Knowledge Distillation and Training Balance for Heterogeneous Decentralized Multi-Modal Learning over Wireless Networks

Decentralized learning is widely employed for collaboratively training models using distributed data over wireless networks. Existing decentralized learning methods primarily focus on training single-modal networks. For the decentralized multi-modal learning (DMML), the modality heterogeneity and the non-independent and non-identically distributed (non-IID) data across devices make it difficult for the training model to capture the correlated features across different modalities. Moreover, modality competition can result in training imbalance among different modalities, which can significantly impact the performance of DMML. To improve the training performance in the presence of non-IID data and modality heterogeneity, we propose a novel DMML with knowledge distillation (DMML-KD) framework, which decomposes the extracted feature into the modality-common and the modality-specific components.
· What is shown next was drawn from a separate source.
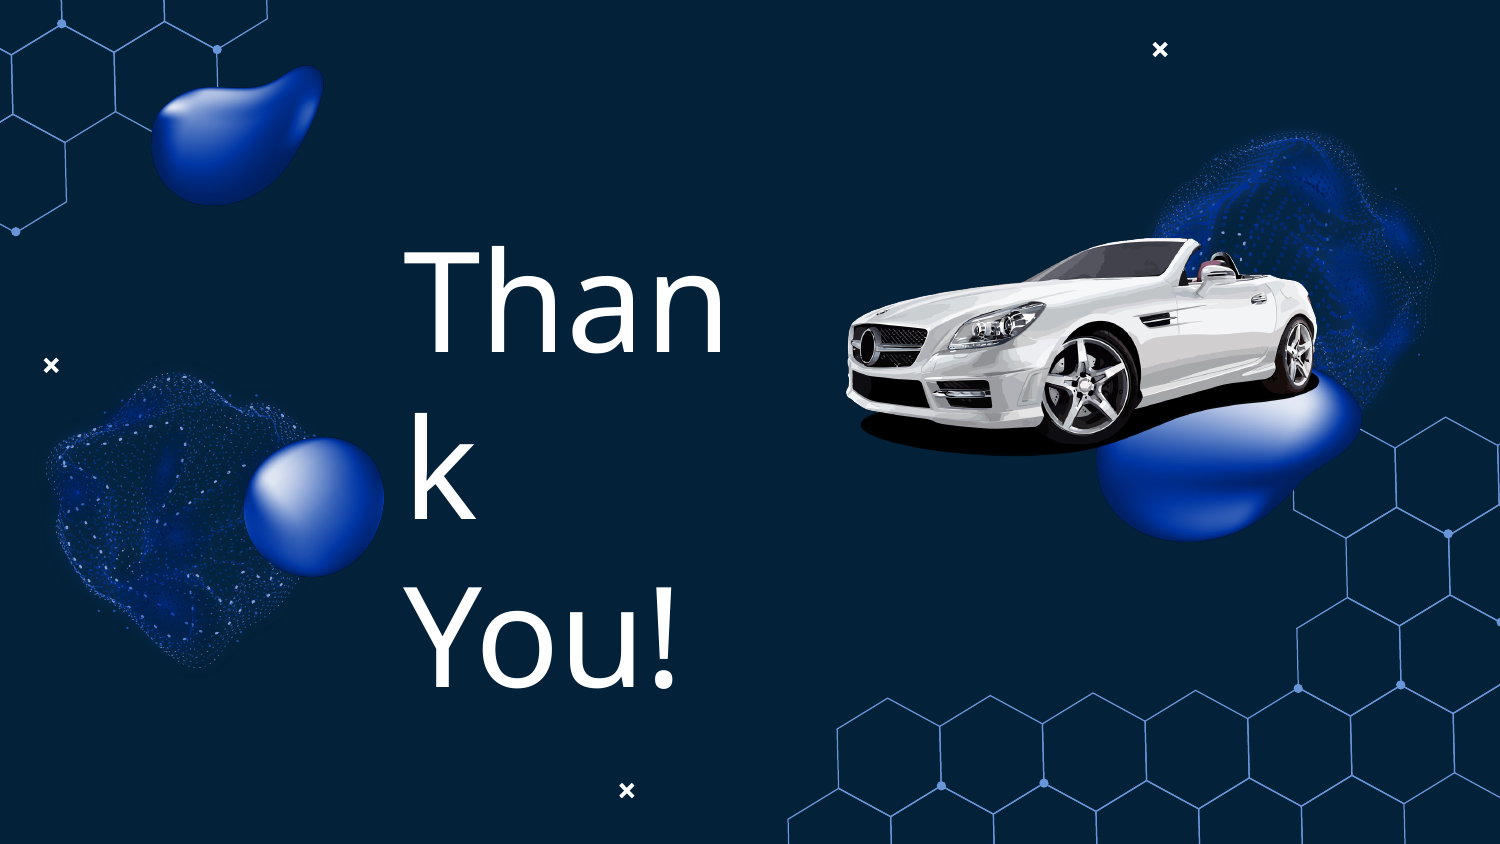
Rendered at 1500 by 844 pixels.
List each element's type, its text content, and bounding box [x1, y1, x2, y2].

In the proposed DMML-KD, a generator is applied to learn the global conditional distribution of the modality-common features, thereby guiding the modality-common features of different devices towards the same distribution. Meanwhile, we propose to decrease the number of local iterations for the modalities with fast training speed in DMML-KD to address the imbalanced training. We design a balance metric based on the parameter variation to evaluate the training speed of different modalities in DMML-KD. Using this metric, we optimize the number of local iterations for different modalities on each device under the constraint of remaining energy on devices. Experimental results demonstrate that the proposed DMML-KD with training balance can effectively improve the training performance of DMML.

翻译：去中心化学习广泛应用于通过无线网络使用分布式数据协同训练模型。现有的去中心化学习方法主要集中于训练单模态网络。对于去中心化多模态学习（DMML），模态异构性以及跨设备间的非独立同分布（non-IID）数据，使得训练模型难以捕获不同模态之间的相关特征。此外，模态竞争可能导致不同模态间的训练不平衡，进而严重影响DMML的性能。为提升在非IID数据和模态异构条件下的训练性能，我们提出了一种结合知识蒸馏的新型DMML框架（DMML-KD），该框架将提取的特征分解为模态共有特征和模态特有特征。在所提出的DMML-KD中，采用生成器学习模态共有特征的全局条件分布，从而引导不同设备的模态共有特征趋向同一分布。同时，我们提出在DMML-KD中减少训练速度较快模态的本地迭代次数，以解决训练不平衡问题。我们设计了一种基于参数变化的平衡度量指标，用于评估DMML-KD中不同模态的训练速度。利用该度量，我们在设备剩余能量约束下，优化每个设备上不同模态的本地迭代次数。实验结果表明，所提出的带训练平衡的DMML-KD能有效提升DMML的训练性能。